Use the -e option to display information on all jobs, not just your jobs.
To show information about jobs running in all partitions, use the -A option.
To show information about jobs running in a specific partition, use the -a option, followed by the name of the partition.
Use the -p option to also view information about the processes that make up the jobs. The process information is listed below each job. For example,
% mpps -p JID NPROC UID STATE AOUT RANK PID STATE NODE 2320 4 shaw RUN sleep 0 10190 RUN node6 1 4744 RUN node7 2 16564 RUN node4 3 9412 RUN node5
In this example,
RANK is the process's rank within the job.

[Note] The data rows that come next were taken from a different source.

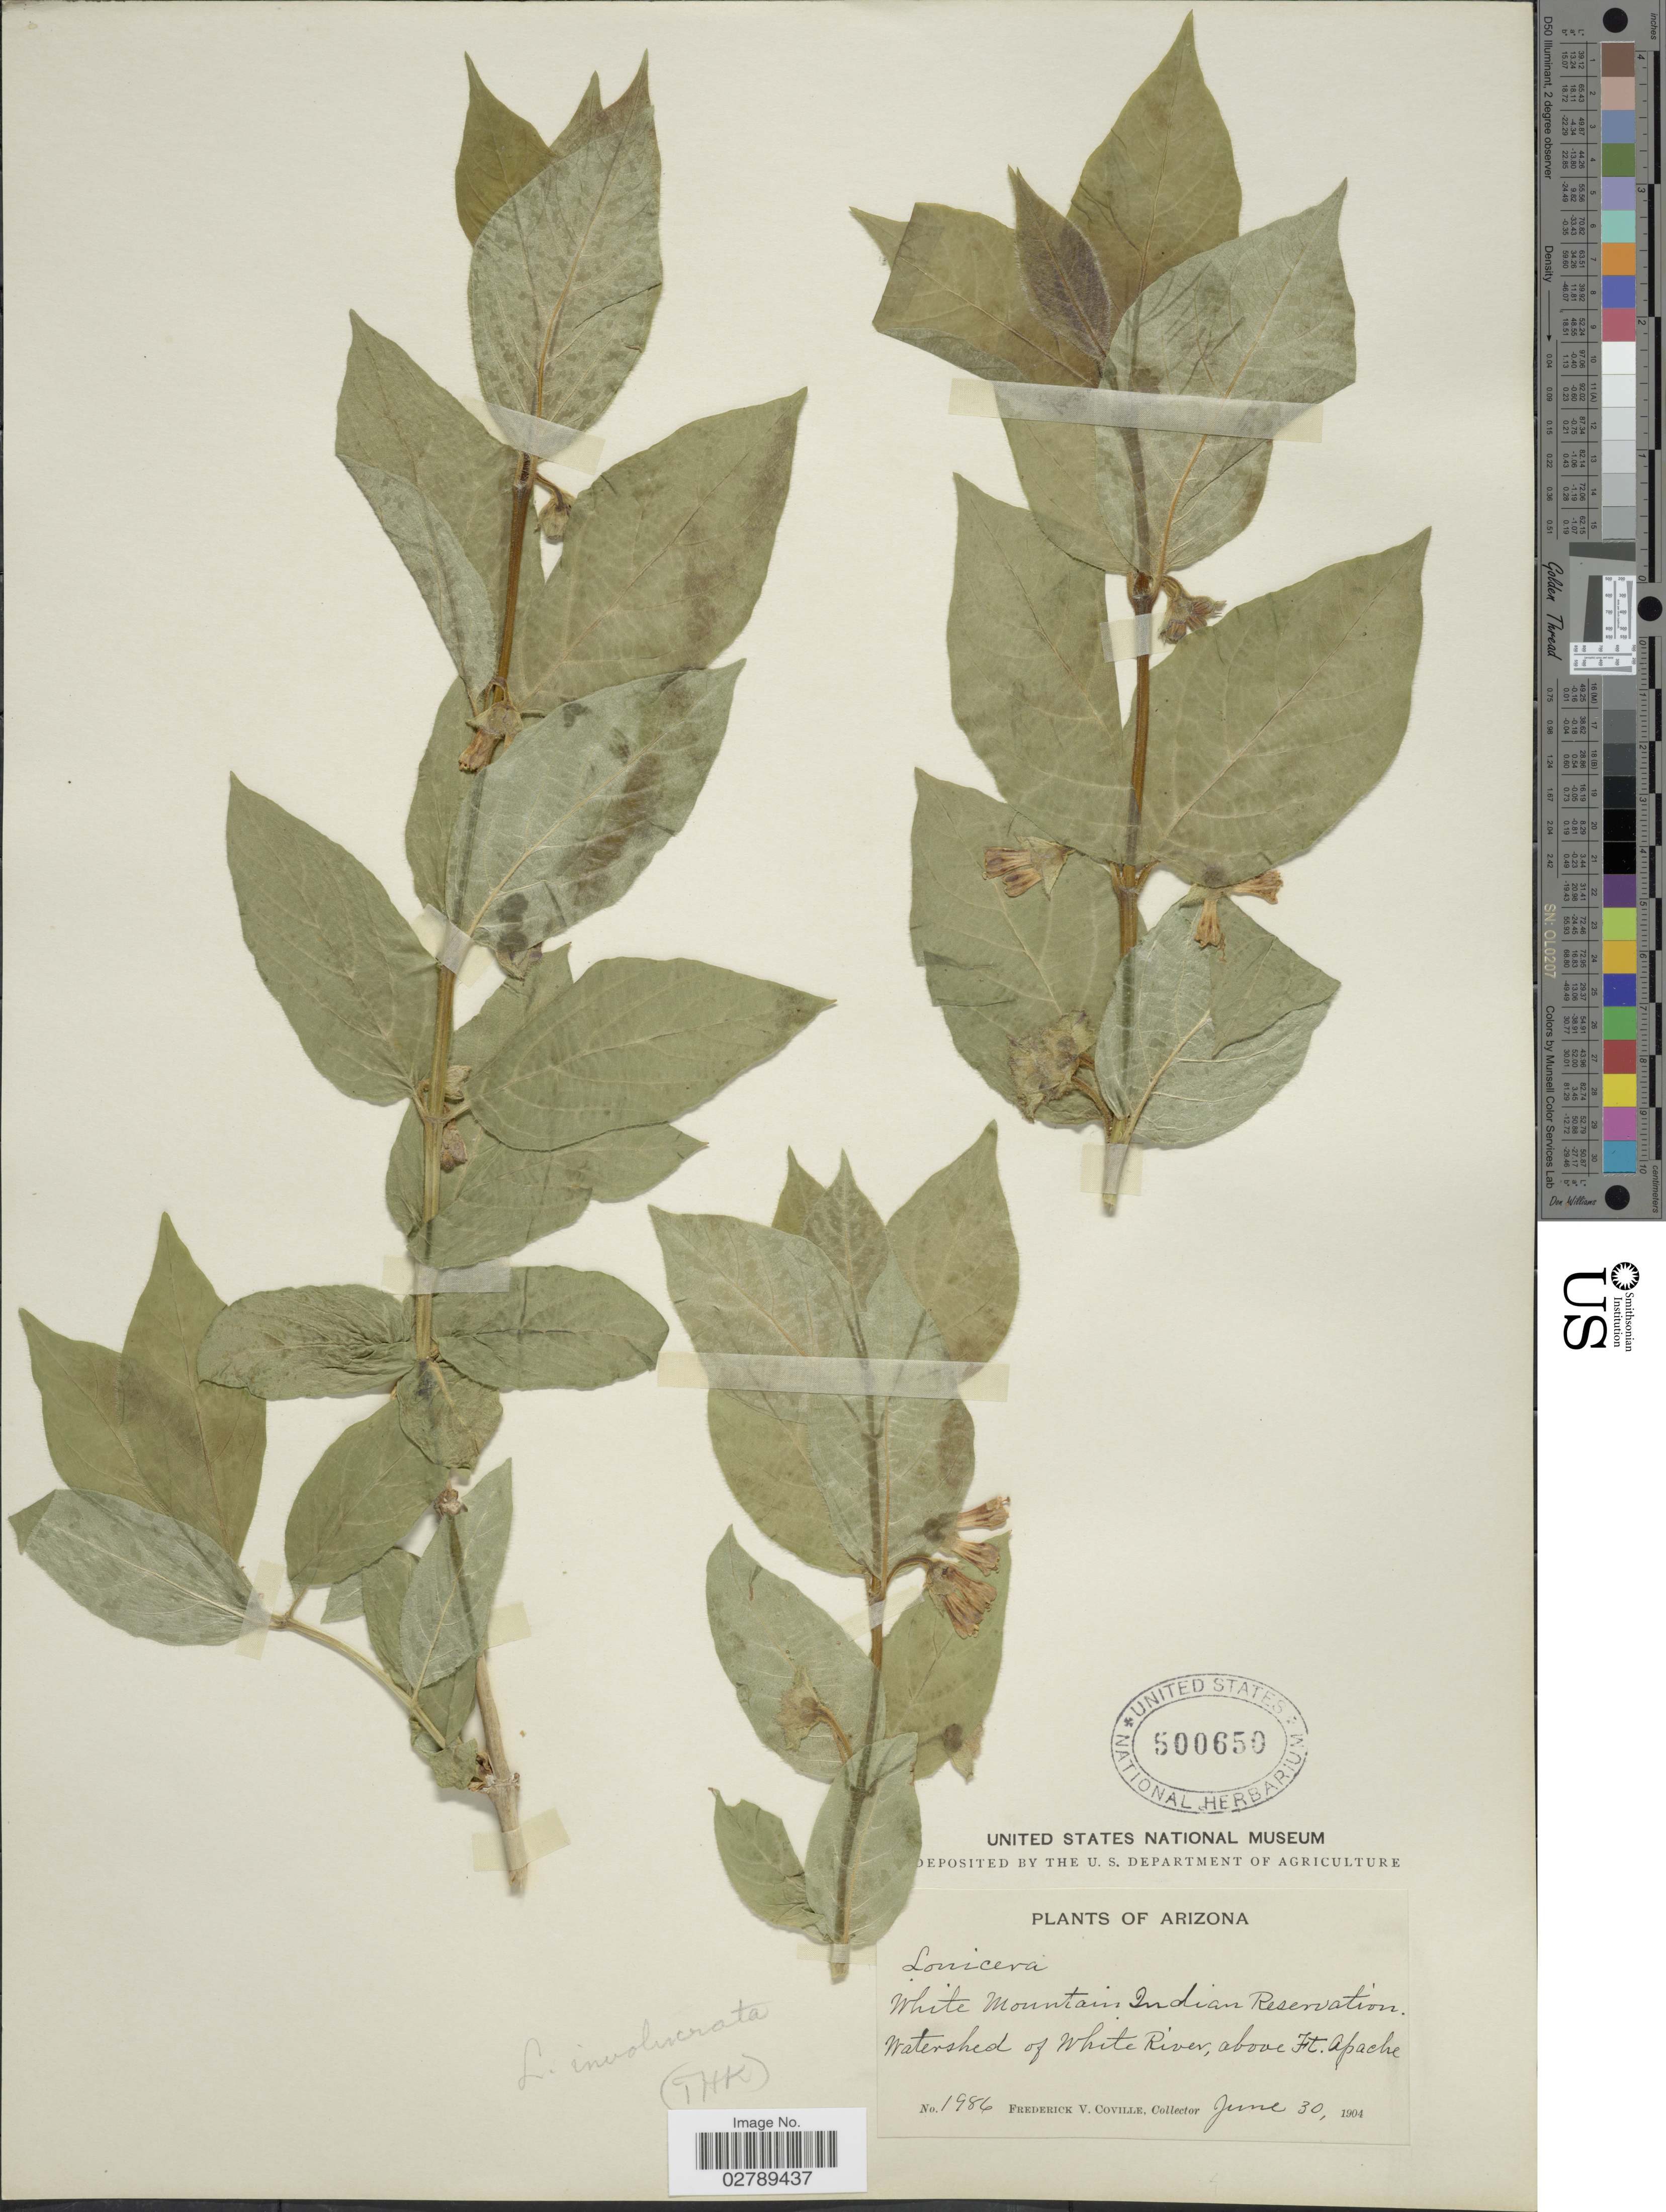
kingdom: Plantae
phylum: Tracheophyta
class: Magnoliopsida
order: Dipsacales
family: Caprifoliaceae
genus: Lonicera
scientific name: Lonicera involucrata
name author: (Richardson) Banks ex Spreng.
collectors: F. V. Coville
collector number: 1986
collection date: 1904-06-30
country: United States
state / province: Arizona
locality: White Mountain Indian Reservation. Watershed of White River, above Ft. Apache.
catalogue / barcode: US 500650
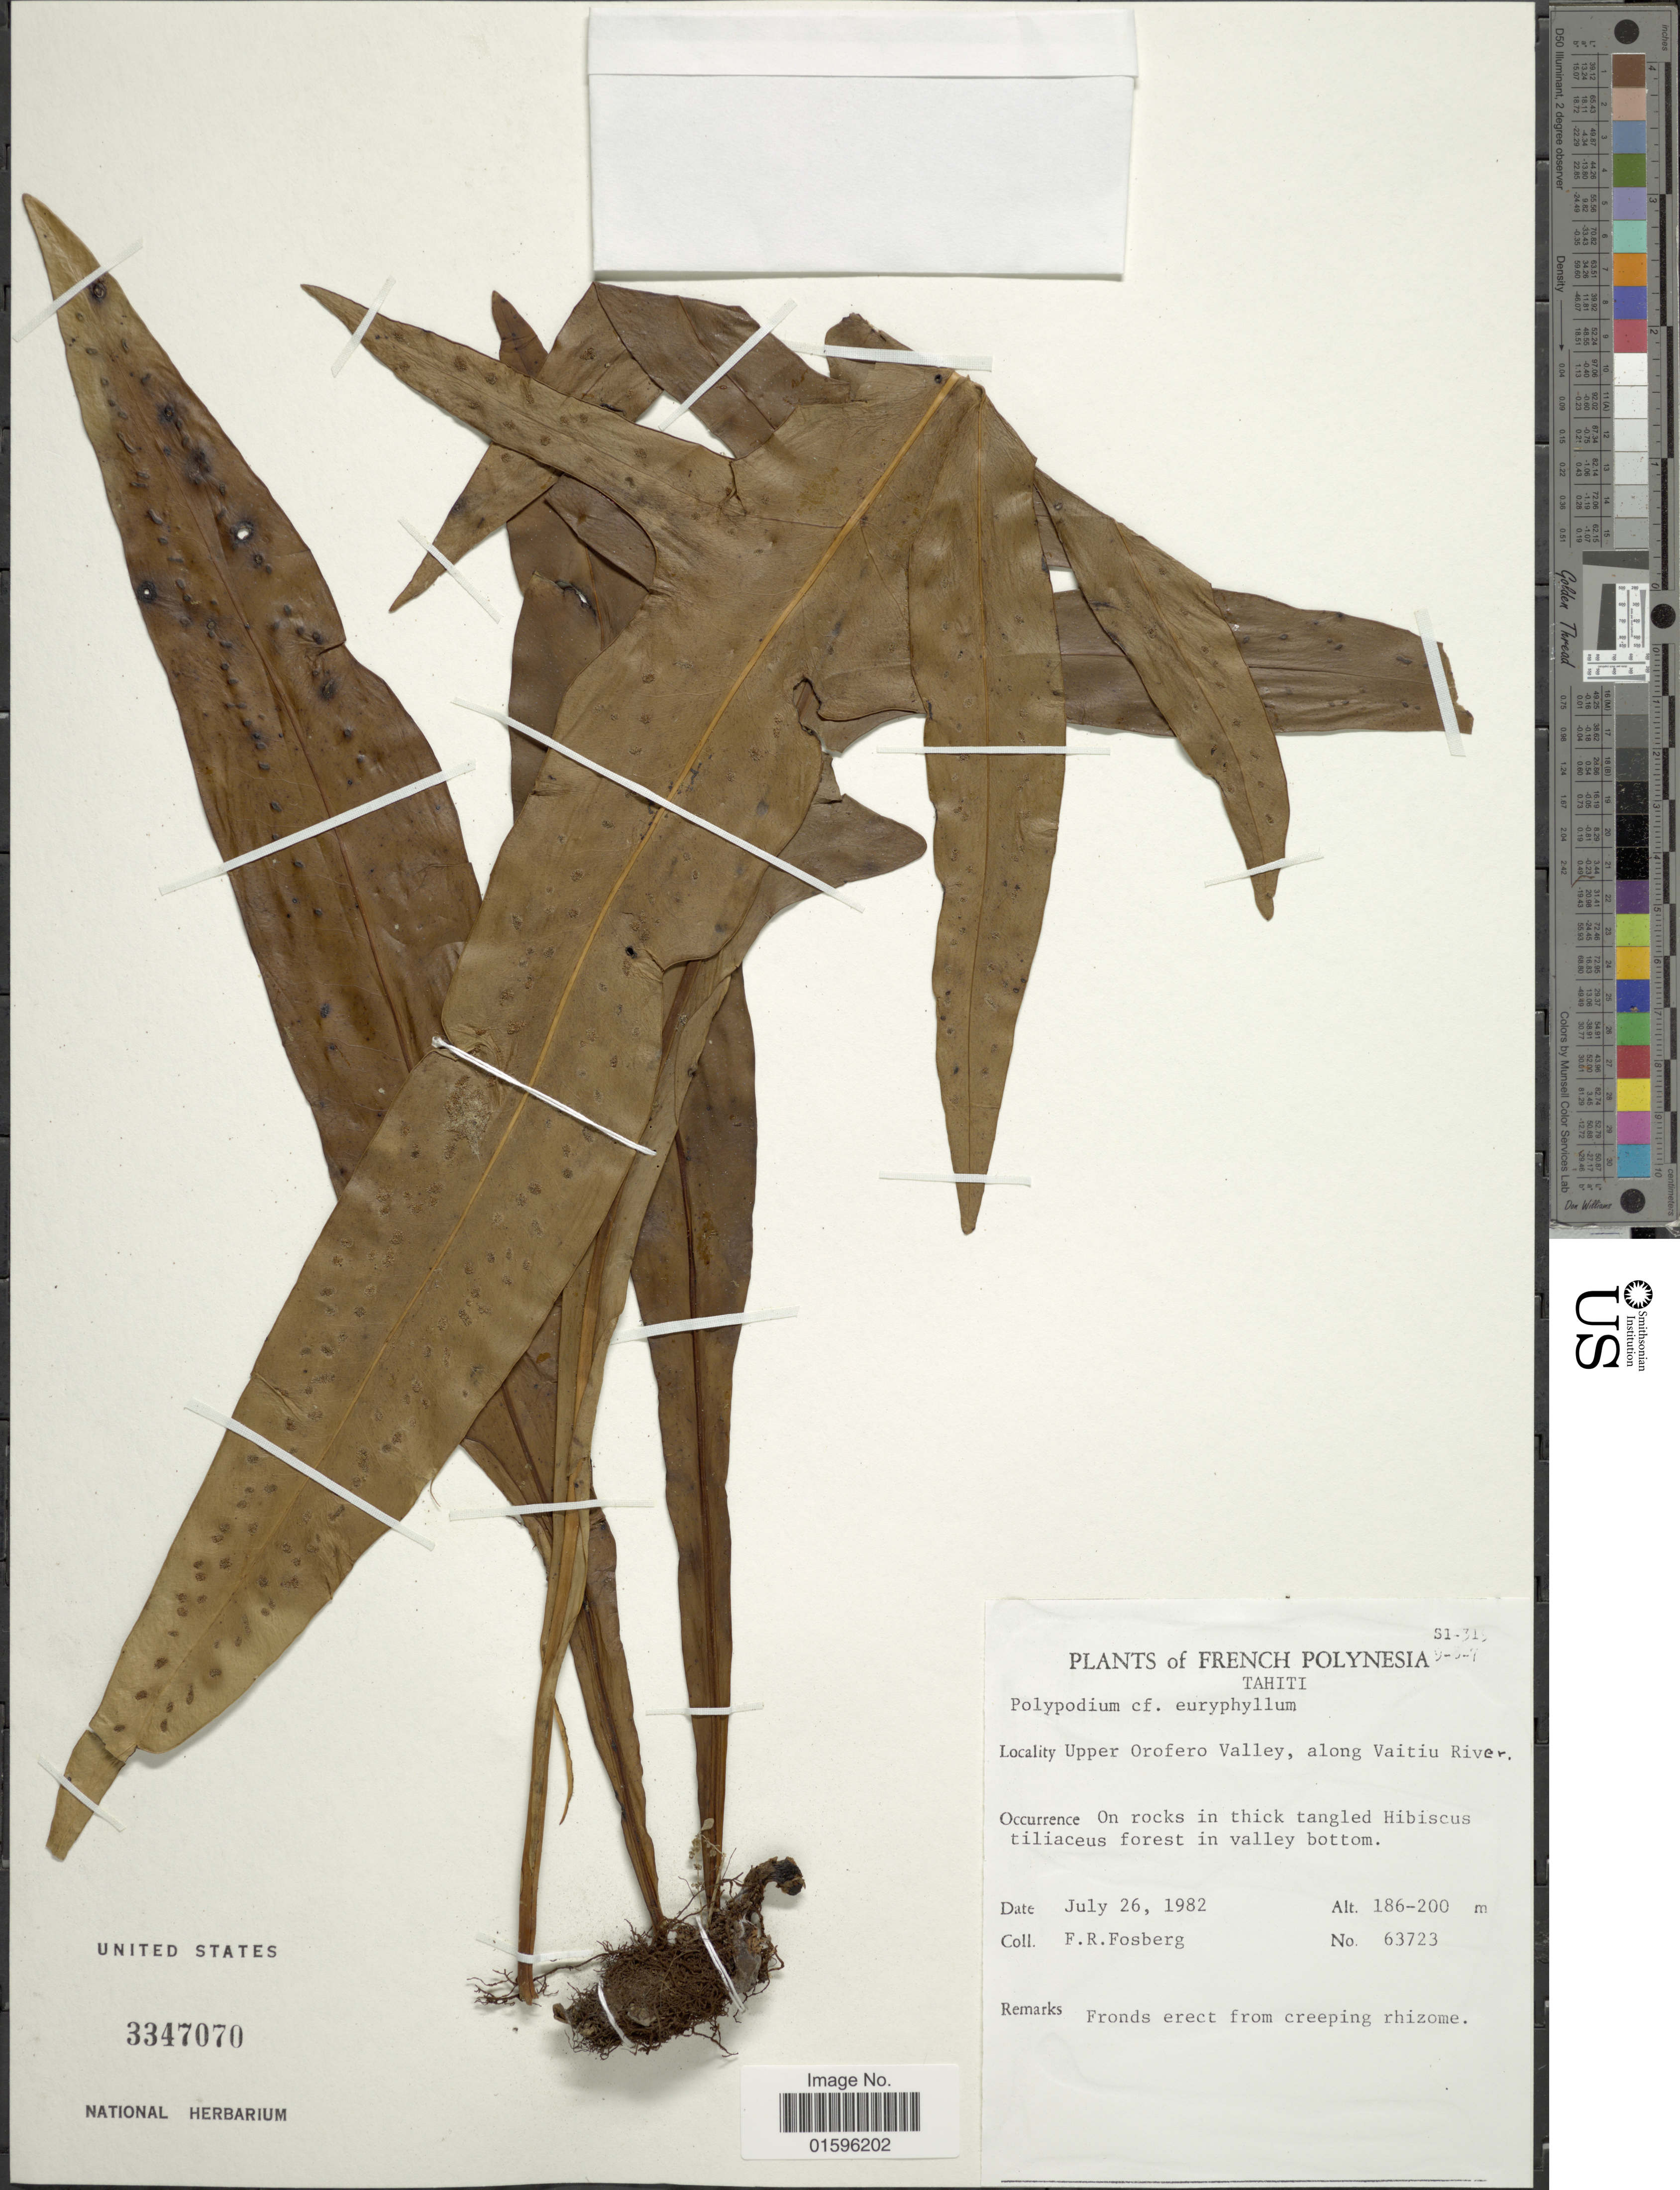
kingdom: Plantae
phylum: Tracheophyta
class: Polypodiopsida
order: Polypodiales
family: Polypodiaceae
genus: Polypodium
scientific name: Polypodium euryphyllum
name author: (J. Sm.) C. Chr.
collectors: F. R. Fosberg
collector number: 63723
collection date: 1982-07-26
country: French Polynesia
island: Tahiti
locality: Tahiti, upper Orofero Valley, along Vaitiu River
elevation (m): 186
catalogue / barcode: US 3347070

PID is the process's process ID.
STATE is the process's execution status.
NODE is the node on which the process is running.
You can also use the -P option to display one or more specific process values and the -J option to display one or more job values. Separate multiple values either with spaces or with commas and no spaces.
Arguments to -P are
rank - the rank of the process within the job.
pid - the process's process ID.
state - the current execution state of the process.
iod - the process ID of the I/O daemon for this process.
load - the load on the node on which the process is executing.
node - the name of the node on which the process is executing.
You can list these via the -lp option.
Arguments to -J are
part - the name of the partition in which the job will run.
jid - the job's unique ID, which can be used as an argument to mpkill.
nproc- the number of processes requested (the actual number of processes started may differ if the -W or -S flags were used with mprun).
uid - the user on whose behalf the job will be run (normally the user who submitted the job; see the -U flag to mprun for details).
gid - the group on whose behalf the job will be run (normally the group of the user who submitted the job; see the -G flag to mprun for details).
state - there are six states:
BUILD - The job is being submitted.
WAIT - The job is waiting to run.
SPAWN - The job is preparing to run.
RUN - The job is running.
RSTRT - The job has been killed because one of the nodes on which it was running went down; the job will be restarted.
running - the number of processes actually running for this job. This is not always equal to the number of processes started for this job, since processes that have exited are not counted.
wkdir - the directory in which the job's processes will be (or were) started.
aout - the name of the program to be run.
paout - the full path of the program to be run.
ctime - the job creation time (when mprun was invoked for the job).
args - the command-line arguments for the program to be run.
stime - the time the job was started.
prio - the job priority (higher numbers run first).